My ancestors settled in rural Southwestern Wisconsin in the 1820s, and it is in this region that I learned about politics. My great-grandfather served for almost four decades as the village president of this community located just south of the Wisconsin River. He was an economic and social progressive who campaigned in rural Grant County for “Fighting Bob” La Follette, the U.S. Senator who founded The Progressive, and his friend John Blaine, a Lincoln Republican who a century ago served six years as one of Wisconsin’s most radical governors.

When I was born, the Congressman from the district was Gardner Withrow, a railroad union activist from La Crosse who was elected several times on the ballot line of Wisconsin’s independent Progressive Party.
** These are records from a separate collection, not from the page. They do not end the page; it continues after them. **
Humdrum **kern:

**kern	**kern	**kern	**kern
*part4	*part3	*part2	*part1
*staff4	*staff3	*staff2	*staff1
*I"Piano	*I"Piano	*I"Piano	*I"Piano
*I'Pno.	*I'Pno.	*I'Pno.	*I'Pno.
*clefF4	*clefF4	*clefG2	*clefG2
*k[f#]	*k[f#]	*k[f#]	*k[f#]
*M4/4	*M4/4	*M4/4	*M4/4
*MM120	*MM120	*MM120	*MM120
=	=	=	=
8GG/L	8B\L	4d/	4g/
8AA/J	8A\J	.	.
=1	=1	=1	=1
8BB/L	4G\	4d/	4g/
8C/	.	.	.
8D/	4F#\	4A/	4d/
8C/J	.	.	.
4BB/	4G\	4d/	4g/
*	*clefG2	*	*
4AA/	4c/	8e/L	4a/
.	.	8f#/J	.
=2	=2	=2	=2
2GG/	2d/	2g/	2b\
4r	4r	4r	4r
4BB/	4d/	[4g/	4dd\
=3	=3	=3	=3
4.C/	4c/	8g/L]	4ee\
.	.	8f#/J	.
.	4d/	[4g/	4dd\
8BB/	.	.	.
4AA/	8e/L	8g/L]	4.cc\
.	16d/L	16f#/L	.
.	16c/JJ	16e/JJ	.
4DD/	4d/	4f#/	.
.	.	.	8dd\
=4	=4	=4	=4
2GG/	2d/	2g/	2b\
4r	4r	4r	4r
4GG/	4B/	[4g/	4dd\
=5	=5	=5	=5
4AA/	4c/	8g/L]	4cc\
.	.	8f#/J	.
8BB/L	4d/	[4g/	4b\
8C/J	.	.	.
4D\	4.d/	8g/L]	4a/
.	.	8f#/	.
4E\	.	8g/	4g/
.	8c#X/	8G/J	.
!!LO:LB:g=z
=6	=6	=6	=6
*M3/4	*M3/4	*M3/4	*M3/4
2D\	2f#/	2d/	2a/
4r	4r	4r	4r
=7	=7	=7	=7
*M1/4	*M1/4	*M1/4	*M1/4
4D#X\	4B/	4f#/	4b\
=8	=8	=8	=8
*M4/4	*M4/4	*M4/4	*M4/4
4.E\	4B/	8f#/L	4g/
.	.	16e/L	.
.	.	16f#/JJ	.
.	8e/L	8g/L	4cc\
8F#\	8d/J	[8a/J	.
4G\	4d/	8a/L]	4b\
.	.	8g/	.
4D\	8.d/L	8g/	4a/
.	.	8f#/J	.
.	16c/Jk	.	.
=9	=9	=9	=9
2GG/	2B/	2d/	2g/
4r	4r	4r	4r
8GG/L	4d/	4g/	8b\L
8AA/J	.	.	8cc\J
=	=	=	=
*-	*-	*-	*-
Withrow finished his career as a liberal Republican who voted for civil rights, strong unions, and rural policies that helped family farmers stand up to corporate agribusiness.

Historic Town old farming equipment and lumber house.

The lines of Withrow’s old Third Congressional District have changed somewhat during the ensuing decades, but the values that historically underpinned its politics have remained reasonably consistent. As the Republican Party abandoned the progressive stances associated with Blaine and Withrow and veered to the right, the district began to back Democrats. Western Wisconsin voted for Michael Dukakis in 1988 and for every other Democratic presidential nominee until 2016—when Republican Donald Trump narrowly won the region and the state. Joe Biden increased Democratic numbers in 2020, when he carried the state once more for the Democrats. That year, the Third District re-elected its Democratic Congressman, Ron Kind, and sent a crew of Democratic state senators and representatives to the Wisconsin legislature.